Лео закрыл глаза, запрокинул голову и выпустил дым через нос.
— Сол, а уж какой он был урод! Его носу Пиноккио бы позавидовал.
Я засмеялся и вытер глаза братниным платком.
— И лицо у него было все в оспинах, прыщах, ямках. Как только его в армию взяли, ума не приложу. Ни лопатой орудовать, ни банку консервную открыть не мог и, если бы не я, спал бы под открытым небом, без палатки. Сол, он совсем был беспомощным. Наверное, если бы он все время не хохмил, от него можно было бы с ума сойти.
Было неясно, смеется Лео или плачет, но я на всякий случай вернул ему платок.

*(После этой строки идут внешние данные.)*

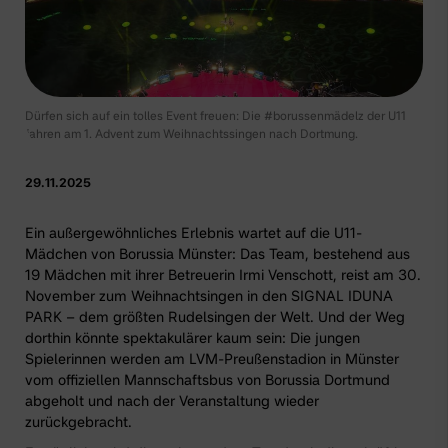
Dürfen sich auf ein tolles Event freuen: Die #borussenmädelz der U11
fahren am 1. Advent zum Weihnachtssingen nach Dortmung.
29.11.2025
Ein außergewöhnliches Erlebnis wartet auf die U11-
Mädchen von Borussia Münster: Das Team, bestehend aus
19 Mädchen mit ihrer Betreuerin Irmi Venschott, reist am 30.
November zum Weihnachtsingen in den SIGNAL IDUNA
PARK – dem größten Rudelsingen der Welt. Und der Weg
dorthin könnte spektakulärer kaum sein: Die jungen
Spielerinnen werden am LVM-Preußenstadion in Münster
vom offiziellen Mannschaftsbus von Borussia Dortmund
abgeholt und nach der Veranstaltung wieder
zurückgebracht.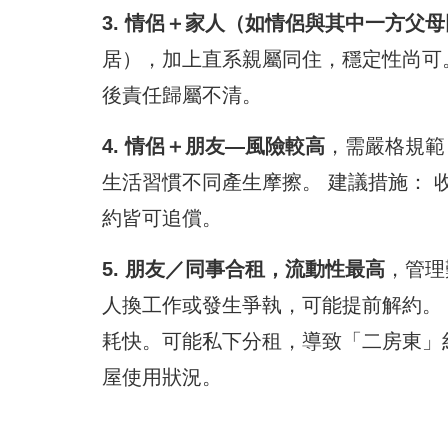
3. 情侶＋家人（如情侶與其中一方父
居），加上直系親屬同住，穩定性尚可
後責任歸屬不清。
4. 情侶＋朋友—風險較高
，需嚴格規範
生活習慣不同產生摩擦。 建議措施：
約皆可追償。
5. 朋友／同事合租，流動性最高
，管理
人換工作或發生爭執，可能提前解約。
耗快。可能私下分租，導致「二房東」
屋使用狀況。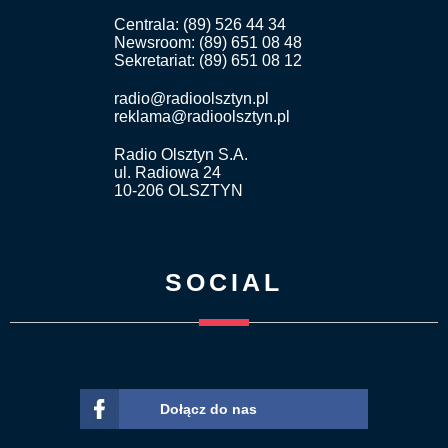
Centrala: (89) 526 44 34
Newsroom: (89) 651 08 48
Sekretariat: (89) 651 08 12
radio@radioolsztyn.pl
reklama@radioolsztyn.pl
Radio Olsztyn S.A.
ul. Radiowa 24
10-206 OLSZTYN
SOCIAL
Dołącz do nas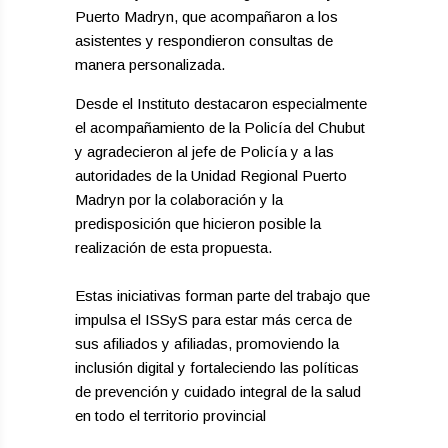
Puerto Madryn, que acompañaron a los
asistentes y respondieron consultas de
manera personalizada.
Desde el Instituto destacaron especialmente
el acompañamiento de la Policía del Chubut
y agradecieron al jefe de Policía y a las
autoridades de la Unidad Regional Puerto
Madryn por la colaboración y la
predisposición que hicieron posible la
realización de esta propuesta.
Estas iniciativas forman parte del trabajo que
impulsa el ISSyS para estar más cerca de
sus afiliados y afiliadas, promoviendo la
inclusión digital y fortaleciendo las políticas
de prevención y cuidado integral de la salud
en todo el territorio provincial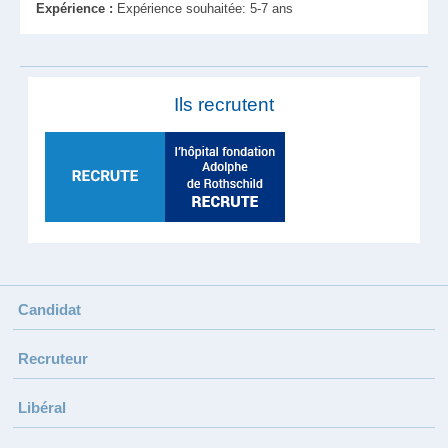
Expérience :
Expérience souhaitée: 5-7 ans
Ils recrutent
Candidat
Recruteur
Libéral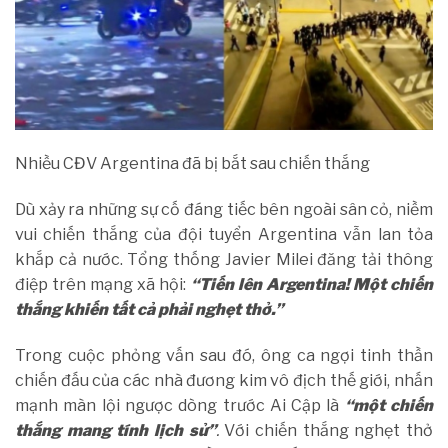
Nhiều CĐV Argentina đã bị bắt sau chiến thắng
Dù xảy ra những sự cố đáng tiếc bên ngoài sân cỏ, niềm
vui chiến thắng của đội tuyển Argentina vẫn lan tỏa
khắp cả nước. Tổng thống Javier Milei đăng tải thông
điệp trên mạng xã hội:
“Tiến lên Argentina! Một chiến
thắng khiến tất cả phải nghẹt thở.”
Trong cuộc phỏng vấn sau đó, ông ca ngợi tinh thần
chiến đấu của các nhà đương kim vô địch thế giới, nhấn
mạnh màn lội ngược dòng trước Ai Cập là
“một chiến
thắng mang tính lịch sử”
.
Với chiến thắng nghẹt thở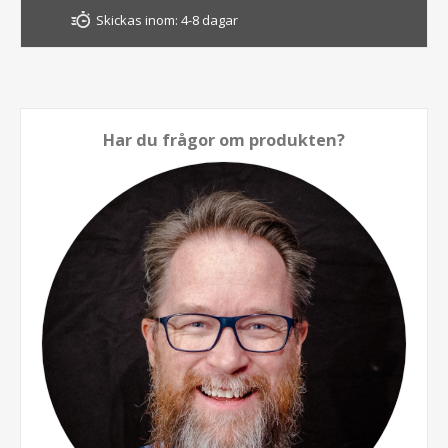
Skickas inom:
4-8 dagar
Har du frågor om produkten?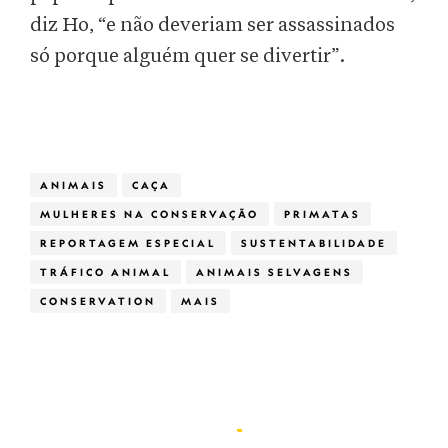
diz Ho, “e não deveriam ser assassinados
só porque alguém quer se divertir”.
ANIMAIS
CAÇA
MULHERES NA CONSERVAÇÃO
PRIMATAS
REPORTAGEM ESPECIAL
SUSTENTABILIDADE
TRÁFICO ANIMAL
ANIMAIS SELVAGENS
CONSERVATION
MAIS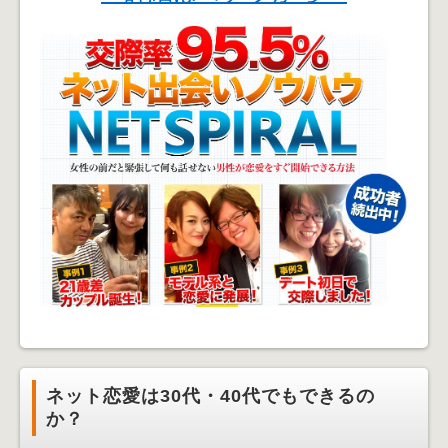
ネット恋愛は30代・40代でもできるの
か？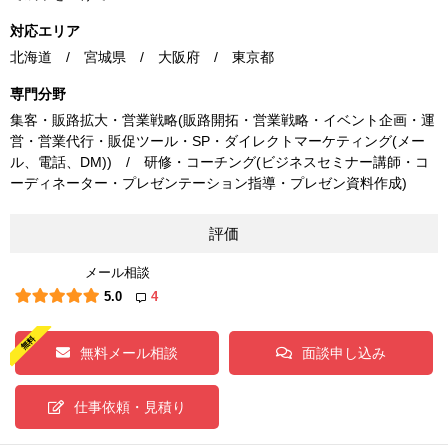
対応エリア
北海道 / 宮城県 / 大阪府 / 東京都
専門分野
集客・販路拡大・営業戦略(販路開拓・営業戦略・イベント企画・運
営・営業代行・販促ツール・SP・ダイレクトマーケティング(メー
ル、電話、DM)) / 研修・コーチング(ビジネスセミナー講師・コ
ーディネーター・プレゼンテーション指導・プレゼン資料作成)
評価
メール相談
5.0
4
無料メール相談
面談申し込み
仕事依頼・見積り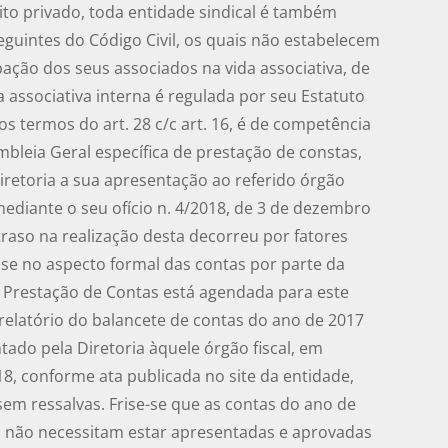
eito privado, toda entidade sindical é também
eguintes do Código Civil, os quais não estabelecem
ação dos seus associados na vida associativa, de
 associativa interna é regulada por seu Estatuto
s termos do art. 28 c/c art. 16, é de competência
bleia Geral específica de prestação de constas,
iretoria a sua apresentação ao referido órgão
 mediante o seu ofício n. 4/2018, de 3 de dezembro
raso na realização desta decorreu por fatores
lise no aspecto formal das contas por parte da
 Prestação de Contas está agendada para este
relatório do balancete de contas do ano de 2017
ado pela Diretoria àquele órgão fiscal, em
18, conforme ata publicada no site da entidade,
em ressalvas. Frise-se que as contas do ano de
o, não necessitam estar apresentadas e aprovadas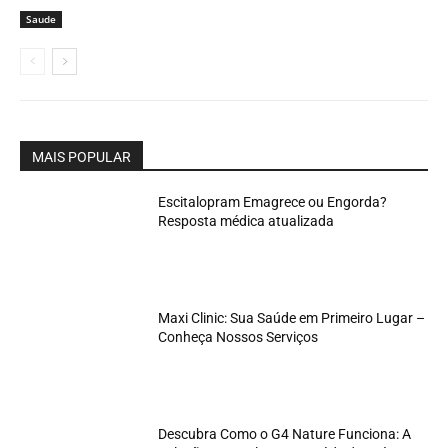
Saude
MAIS POPULAR
Escitalopram Emagrece ou Engorda?
Resposta médica atualizada
Maxi Clinic: Sua Saúde em Primeiro Lugar –
Conheça Nossos Serviços
Descubra Como o G4 Nature Funciona: A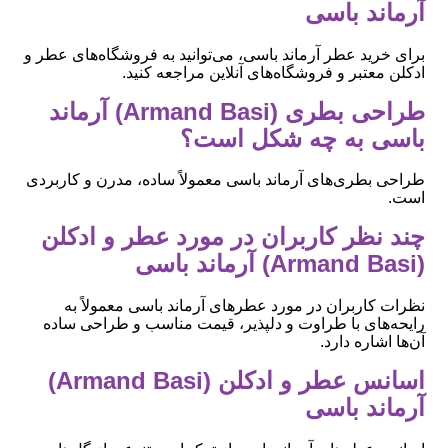
آرماند باسی
برای خرید عطر آرماند باسی، می‌توانید به فروشگاه‌های عطر و
ادکلن معتبر و فروشگاه‌های آنلاین مراجعه کنید.
طراحی بطری (Armand Basi) آرماند
باسی به چه شکل است؟
طراحی بطری‌های آرماند باسی معمولاً ساده، مدرن و کاربردی
است.
چند نظر کاربران در مورد عطر و ادکلن
(Armand Basi) آرماند باسی
نظرات کاربران در مورد عطرهای آرماند باسی معمولاً به
رایحه‌های با طراوت و دلپذیر، قیمت مناسب و طراحی ساده
آن‌ها اشاره دارد.
اسانس عطر و ادکلن (Armand Basi)
آرماند باسی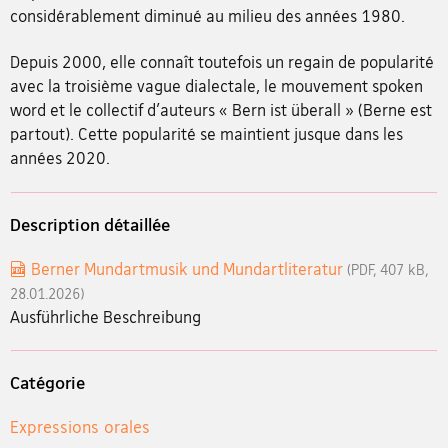
considérablement diminué au milieu des années 1980.
Depuis 2000, elle connaît toutefois un regain de popularité
avec la troisième vague dialectale, le mouvement spoken
word et le collectif d'auteurs « Bern ist überall » (Berne est
partout). Cette popularité se maintient jusque dans les
années 2020.
Description détaillée
Berner Mundartmusik und Mundartliteratur
(PDF, 407 kB,
28.01.2026)
Ausführliche Beschreibung
Catégorie
Expressions orales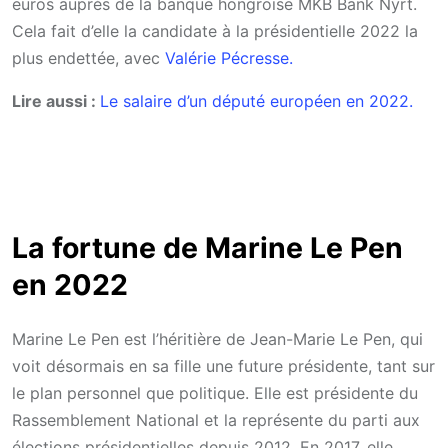
euros auprès de la banque hongroise MKB Bank Nyrt.
Cela fait d’elle la candidate à la présidentielle 2022 la
plus endettée, avec
Valérie Pécresse.
Lire aussi :
Le salaire d’un député européen en 2022.
La fortune de Marine Le Pen
en 2022
Marine Le Pen est l’héritière de Jean-Marie Le Pen, qui
voit désormais en sa fille une future présidente, tant sur
le plan personnel que politique. Elle est présidente du
Rassemblement National et la représente du parti aux
élections présidentielles depuis 2012. En 2017, elle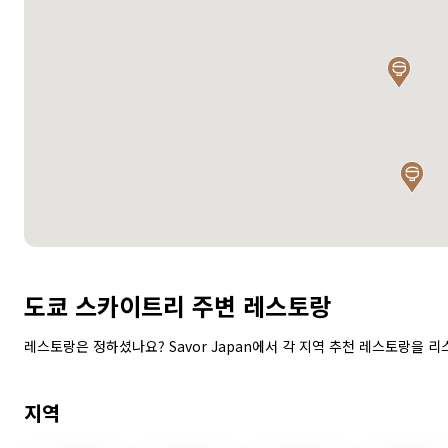
도쿄 스카이트리 주변 레스토랑
레스토랑은 정하셨나요? Savor Japan에서 각 지역 추천 레스토랑을 리
지역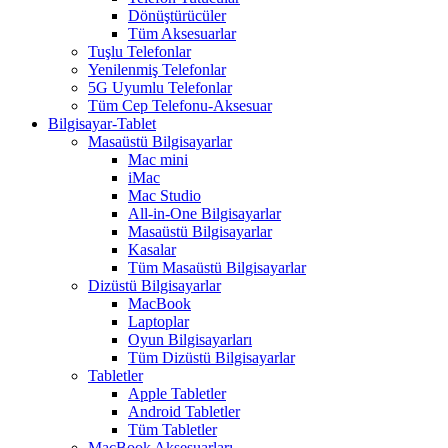
Dönüştürücüler
Tüm Aksesuarlar
Tuşlu Telefonlar
Yenilenmiş Telefonlar
5G Uyumlu Telefonlar
Tüm Cep Telefonu-Aksesuar
Bilgisayar-Tablet
Masaüstü Bilgisayarlar
Mac mini
iMac
Mac Studio
All-in-One Bilgisayarlar
Masaüstü Bilgisayarlar
Kasalar
Tüm Masaüstü Bilgisayarlar
Dizüstü Bilgisayarlar
MacBook
Laptoplar
Oyun Bilgisayarları
Tüm Dizüstü Bilgisayarlar
Tabletler
Apple Tabletler
Android Tabletler
Tüm Tabletler
MacBook Aksesuarları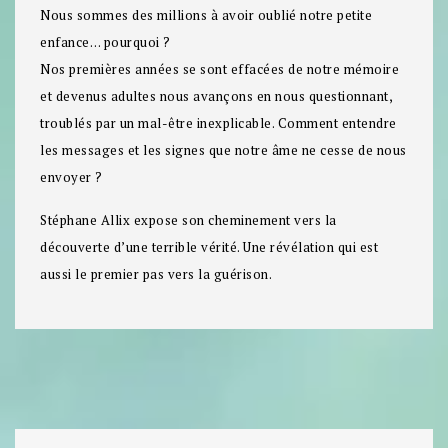
Nous sommes des millions à avoir oublié notre petite
enfance… pourquoi ?
Nos premières années se sont effacées de notre mémoire
et devenus adultes nous avançons en nous questionnant,
troublés par un mal-être inexplicable. Comment entendre
les messages et les signes que notre âme ne cesse de nous
envoyer ?
Stéphane Allix expose son cheminement vers la
découverte d’une terrible vérité. Une révélation qui est
aussi le premier pas vers la guérison.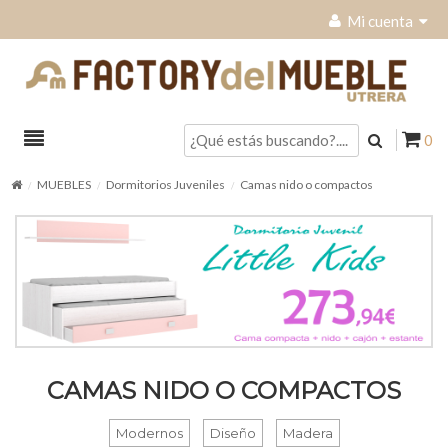
Mi cuenta
0
MUEBLES
Dormitorios Juveniles
Camas nido o compactos
CAMAS NIDO O COMPACTOS
Modernos
Diseño
Madera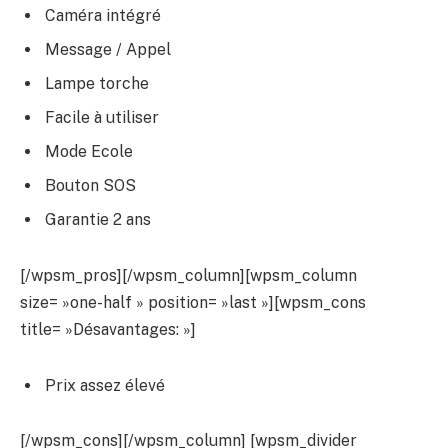
Caméra intégré
Message / Appel
Lampe torche
Facile à utiliser
Mode Ecole
Bouton SOS
Garantie 2 ans
[/wpsm_pros][/wpsm_column][wpsm_column
size= »one-half » position= »last »][wpsm_cons
title= »Désavantages: »]
Prix assez élevé
[/wpsm_cons][/wpsm_column] [wpsm_divider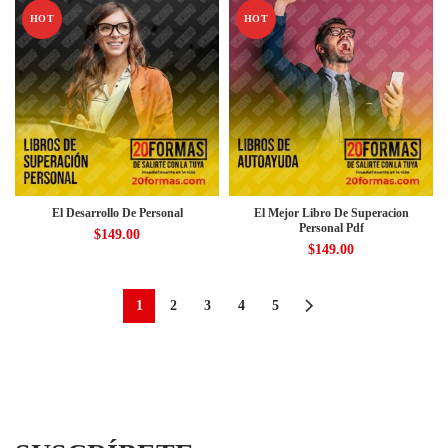
HOT
HOT
El Desarrollo De Personal
El Mejor Libro De Superacion
Personal Pdf
$
149.00
$
149.00
1
2
3
4
5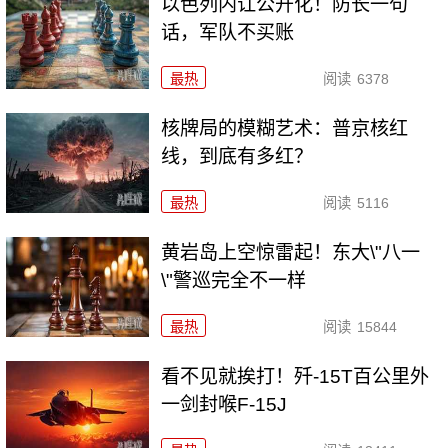
以色列内讧公开化！防长一句
话，军队不买账
最热
阅读
6378
核牌局的模糊艺术：普京核红
线，到底有多红？
最热
阅读
5116
黄岩岛上空惊雷起！东大\"八一
\"警巡完全不一样
最热
阅读
15844
看不见就挨打！歼-15T百公里外
一剑封喉F-15J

— Знаешь, Сол, попадись мне Оги на тренировочной базе, я бы счел его придурком и держался бы на расстоянии. Я собирался воевать серьезно и сачков не терпел. Пока другие парни резались в кости или карты, я сидел на своей койке и воображал, как буду захватывать немцев и спасать евреев. А потом, когда увидел размозженные головы, вздутые, позеленевшие руки-ноги, увидел, как танки катятся по мертвым телам, мне уже не хотелось никого спасать. Хотелось лишь самому остаться в живых. Но когда Оги был рядом, все казалось не таким страшным. Япошки были ему до лампочки. Он вел собственную войну — с тихоокеанскими скорпионами и многоножками. Стоило ему увидеть скорпиона, как он, улюлюкая, бежал за своим штыком — погонять скорпиона. Только тогда он за штык и брался. Он вызывал скорпиона на поединок, а парни из отряда становились в круг и болели кто за Оги, кто за его противника. Бывало, он загонял скорпиона в джунгли, но если тот решался напасть в ответ, Оги убегал и прятался за сержанта или за меня.